Gelap sudah merayap sempurna di luar jendela ketika denting notifikasi dari grup ‘Istri-Istri Sabar’ sekali lagi memecah kesunyian apartemen Gea. Kali ini, bukan Pramita yang mengunggah keluh kesah, melainkan Sasmi yang mengirimkan tautan iklan diskon barang mewah, disusul komentar pedas tentang “pria yang tak mengerti arti kualitas”.
Gea, yang duduk bersila di sofa ruang tamu yang temaram, tidak tahu persis mengapa hatinya tiba-tiba terpercik api revolusi. Mungkin itu efek domino dari cerita Pramita yang semalam, atau mungkin memang sudah saatnya ia mengibarkan bendera perang di rumah tangganya sendiri.
Ia melirik jam dinding berbentuk Pac-Man yang menunjukkan pukul sebelas lewat seperempat malam. Jeffry, suaminya yang setia—namun prioritasnya seringkali menyimpang—belum juga menampakkan batang hidungnya.
Pasti masih berkutat dengan komunitas motor klasiknya, atau mungkin sedang berburu action figure edisi terbatas. Hobi-hobi itu, yang dulu ia anggap lucu dan menggemaskan, kini terasa seperti selingkuhan berwujud plastik dan oli yang merenggut waktu serta perhatian Jeffry darinya. Sebuah gelembung amarah pelan-pelan mengembang di dada Gea, dipupuk oleh rasa jengkel yang terakumulasi.
Tok! Tok! Tok!
Suara ketukan di pintu terdengar. Gea tidak beranjak. Ia sengaja membiarkan Jeffry menunggu sebentar, memberinya sedikit rasa bersalah sebelum membuka pintu. Lampu ruang tamu tetap mati, hanya cahaya remang dari layar ponselnya yang memantul di wajahnya.
Beberapa detik kemudian, pintu terbuka dengan kunci duplikat. Jeffry masuk, tubuhnya diselimuti aroma knalpot dan keringat yang entah bagaimana ia bisa anggap sebagai parfum pria petualang.
Sebuah kotak besar yang Gea duga berisi action figure setinggi lutut, dipeluk erat di bawah lengannya. Raut wajah Jeffry tampak sumringah, aura kebahagiaan terpancar jelas dari tiap pori-porinya. Ia bahkan tidak menyadari kegelapan di ruang tamu atau bayangan istrinya yang duduk diam seperti patung.
"Wah, pas banget! Aku dapat Iron Man edisi limited yang cuma diproduksi dua ratus unit di seluruh dunia!" serunya, suaranya bergaung di keheningan. "Udah aku bilang kan, aku harus datang pagi tadi buat antrean! Untung banget aku dapat!"

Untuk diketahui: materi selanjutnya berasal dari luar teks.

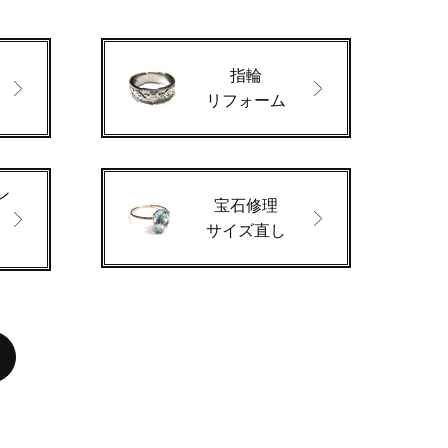
指輪
ド
リフォーム
ン
宝石修理
サイズ直し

Jeffry berjalan lurus menuju rak koleksinya, seolah-olah Gea tidak ada. Dengan semangat ’45, ia meletakkan kotak itu dengan hati-hati, lalu mulai mencari posisi terbaik untuk memajang harta karun barunya. Di sinilah Gea memutuskan bahwa ia tidak bisa lagi menunda.
"Dari mana saja kamu, Tuan Kolektor?" Gea menyuarakan, nadanya dingin seperti es di Antartika.
Jeffry terkesiap, nyaris menjatuhkan koleksi Transformer-nya. Ia berbalik, matanya mengerjap menyesuaikan diri dengan kegelapan. "Astaga, Gea! Kamu di situ? Kenapa gelap-gelapan? Kirain udah tidur."
"Bagaimana aku bisa tidur nyenyak kalau suamiku lebih memilih menghabiskan waktu dengan mainan plastik daripada dengan istrinya sendiri?" Gea balas menembak, berdiri dan berjalan mendekat. Wajahnya, yang biasanya ramah dan romantis, kini menunjukkan garis-garis kekesalan yang tegas.